▸ **DIRECTIONS**
Format every line of the listing below as a JSON list of strings, one string per line, and skip any blank lines. Leave the pictures out of your answer.

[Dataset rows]
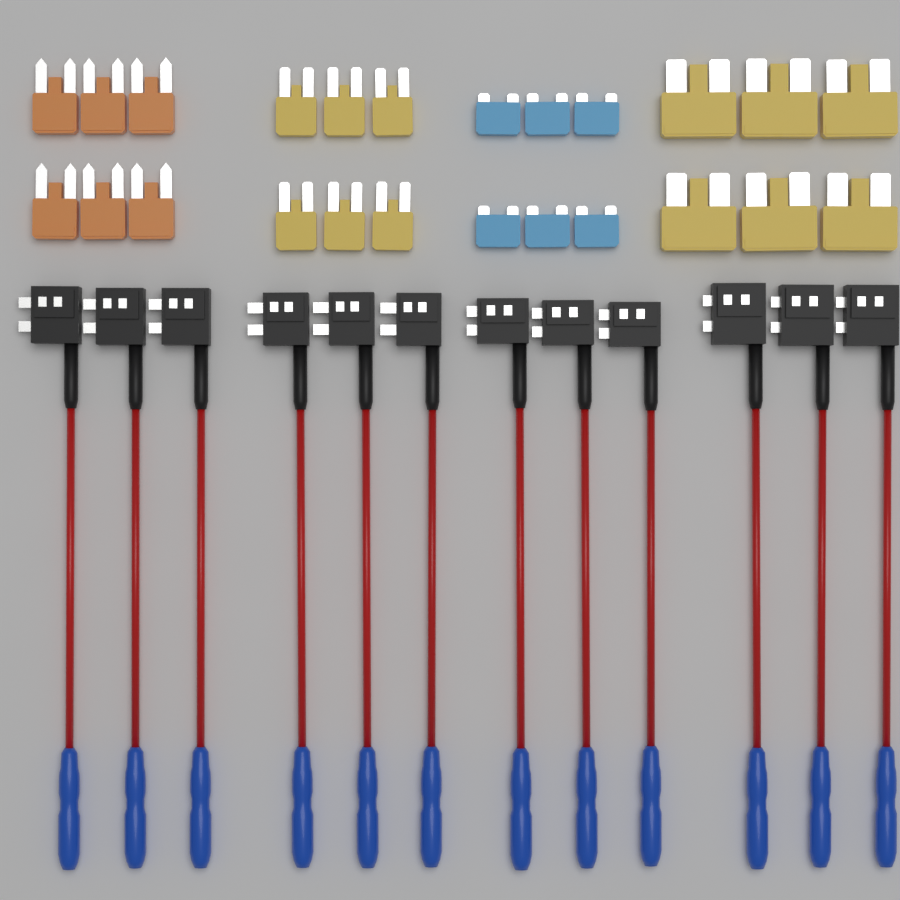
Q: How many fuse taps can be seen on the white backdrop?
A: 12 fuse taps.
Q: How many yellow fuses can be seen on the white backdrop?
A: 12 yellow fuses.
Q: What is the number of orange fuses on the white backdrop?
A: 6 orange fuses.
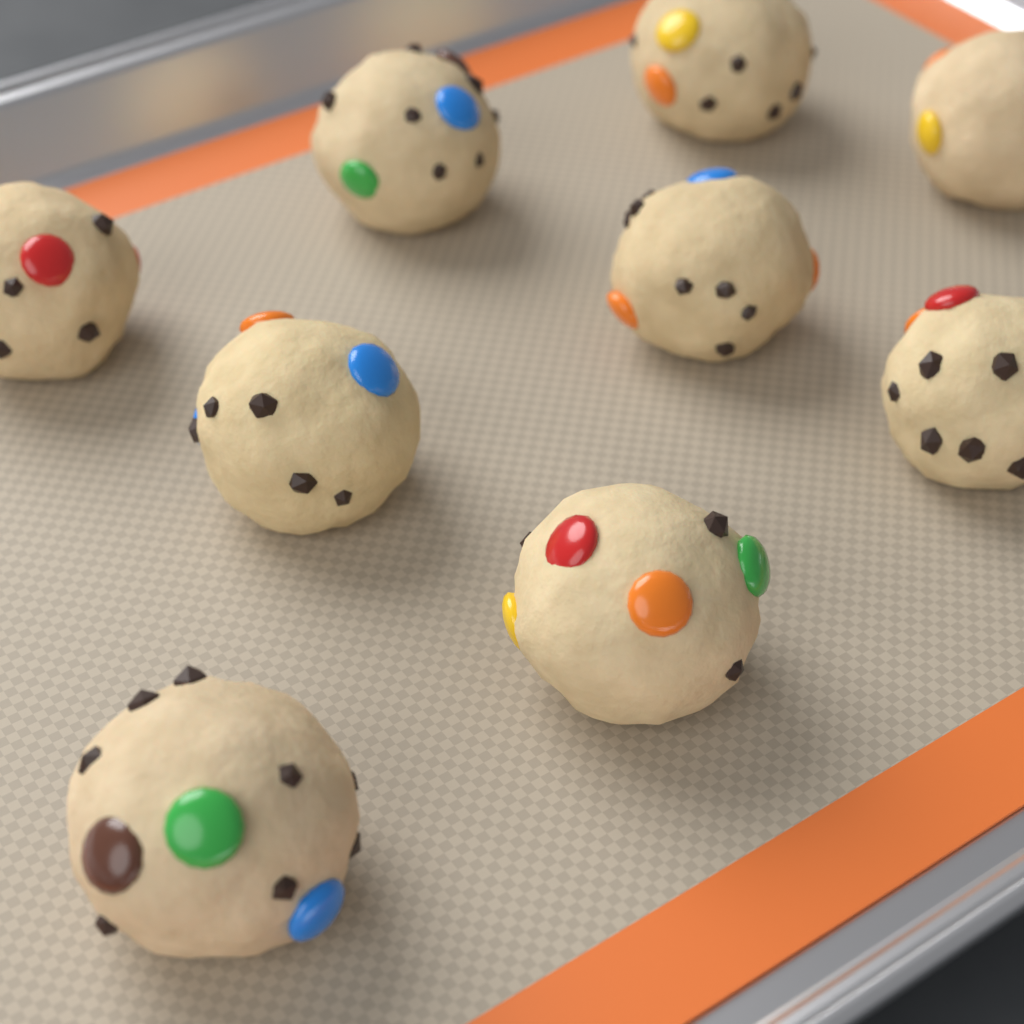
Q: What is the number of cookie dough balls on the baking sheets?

▸ **RESULT**
[
  "Q: How many fuse taps can be seen on the white backdrop?",
  "A: 12 fuse taps.",
  "Q: How many yellow fuses can be seen on the white backdrop?",
  "A: 12 yellow fuses.",
  "Q: What is the number of orange fuses on the white backdrop?",
  "A: 6 orange fuses.",
  "Q: What is the number of cookie dough balls on the baking sheets?"
]